Pensamento reativo ou proativo?

Os pesquisadores então excluíram as associações que os participantes julgaram ter a associação mais forte com a sugestão (já que seriam mais difíceis de suprimir) e se concentraram nos tempos de resposta para sugestões e associações que foram mais fracas na primeira vez.

Para determinar como as pessoas estavam evitando associações repetidas, os pesquisadores usaram um modelo computacional baseado em tempos de reação e quão fortemente eles registraram a força associativa anterior.Eles descobriram que a força associativa mais fraca aumentou o tempo de reação em comparação com o grupo de controle, mas deu tempos de reação mais rápidos do que quando a força associativa era forte, mostrando o uso de supressão de pensamento proativa.

Os pesquisadores julgaram que o controle do pensamento reativo atrasaria o tempo de reação, pois a pessoa teria que rejeitar a palavra de associação repetida e pensar em outra.O controle proativo evitaria completamente o pensamento indesejado (associação repetida), acelerando assim o tempo de reação.

“Geralmente, depois que uma pessoa escreve ‘cadeira’ como uma associação pela primeira vez, ela se torna mais forte e, portanto, é ainda mais provável que venha à mente no futuro. Descobrimos que os participantes foram capazes de reduzir esse efeito auto-reforçador dos pensamentos. Esse tipo de controle pode ser descrito como ‘proativo’ porque faz com que o pensamento indesejado não venha à mente em primeiro lugar.”

— Dra.Isaac Fradkin

Possibilidades terapêuticas

Suprimir pensamentos indesejados tem se mostrado contraproducente e pode levar a um aumento desses pensamentos.

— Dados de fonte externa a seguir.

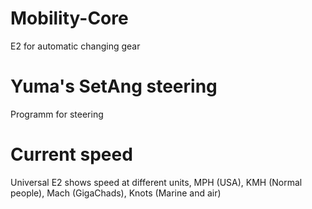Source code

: # Mobility-Core
E2 for automatic changing gear
# Yuma's SetAng steering
Programm for steering
# Current speed
Universal E2 shows speed at different units, MPH (USA), KMH (Normal people), Mach (GigaChads), Knots (Marine and air)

Os participantes do grupo de teste de supressão tendiam a ficar mais rápidos depois de rejeitar uma associação repetida uma vez, evitando assim que ficassem presos em um loop com a mesma associação repetida.

Este estudo sugere que a distração, ou fazer a pessoa pensar em outra coisa, pode ser mais eficaz na redução de pensamentos indesejados.

“[Os] autores implicam que os resultados de seu estudo sugerem que podemos parar os pensamentos antes que eles aconteçam, no entanto, sua tarefa envolveu supressão por parte do participante, o que acredito significa que os indivíduos ainda estão usando respostas comportamentais ativas aos pensamentos para reduzir a ocorrência futura – ao invés de se engajar em um processo passivo que reduz a ocorrência do pensamento.”

— Dra.Lauren Wadsworth

Dr.Fradkin aconselhou:

“O desafio é aceitar o fato de que [quando] pensamentos indesejados podem ocasionalmente (ou mesmo com frequência) vir à mente – ‘deixá-los em paz’, sem lutar muito com eles ou prestar muita atenção a eles. Precisamos de mais pesquisas para examinar como as descobertas de nosso estudo podem ser usadas para dar conselhos concretos”.

“No entanto, nosso estudo tem uma implicação importante e otimista: nosso cérebro tem a capacidade natural de impedir que pensamentos indesejados entrem em espiral. Assim, simplesmente saber que um pensamento em particular é indesejável ou inconsistente com nossos objetivos atuais pode ser suficiente para garantir que, mesmo quando tivermos esse pensamento, ele não aumente a força tanto quanto poderia”, acrescentou.